Support from the faculty, staff and board for the changes is positive, Gilley said.

Bill Sansom, vice chairman of the board of trustees, said he applauds moving $8 million in administrative savings into academics.

“The board is always looking for ways to improve our academic and research programs. Dr. Gilley, Bill Rice and the other members of the streamlining committee have taken bold and important steps,” Sansom said.

Dr. Mary Papke, president of the Faculty Senate, said the reorganization will eliminate confusion about the administrative structure in Knoxville.

“The faculty will have a voice directly with the president as well as the provost,” Papke said. “This should strengthen faculty governance and the senate’s working relationship with the president’s cabinet.”

Rice said the consolidation of Knoxville, Memphis and the Space Institute strengthens UT’s position as a flagship university.

“Bringing the medical campus and UT-Knoxville together will make the university more like the flagship institutions to which we are now compared,” Rice said. “We should be more competitive for research funding, and the synergy of the three organizations will give us a higher national profile.”

Snyder said the emphasis on information technology is well placed.

“Emphasizing the centrality of information technology in the land grant university of the future is a positive move,” the chancellor said. “There also are important advantages in avoiding fragmentation in this area.”

The chancellors of the Chattanooga and Martin campuses said they welcome the changes.
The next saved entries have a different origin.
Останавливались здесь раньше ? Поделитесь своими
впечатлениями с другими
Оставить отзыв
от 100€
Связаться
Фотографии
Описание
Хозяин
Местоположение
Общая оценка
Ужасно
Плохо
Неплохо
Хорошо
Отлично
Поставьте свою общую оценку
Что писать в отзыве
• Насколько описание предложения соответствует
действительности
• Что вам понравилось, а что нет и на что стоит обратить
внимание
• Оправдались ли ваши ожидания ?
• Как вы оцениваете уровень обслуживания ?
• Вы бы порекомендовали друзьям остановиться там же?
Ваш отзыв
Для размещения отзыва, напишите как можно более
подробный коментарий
“I see this as a win-win situation. We remain part of the UT family and the support it offers. At the same time, we have more of our strategic planning process,” UTC Chancellor Bill Stacy said.

Dr. Philip Conn, UT-Martin chancellor, said, “The liaison committees will allow us to bring more community leaders into policy issues at UT-Martin. In turn, these leaders will be advocates that can help us spread the word of what an outstanding university the people of Tennessee have in UT-Martin.”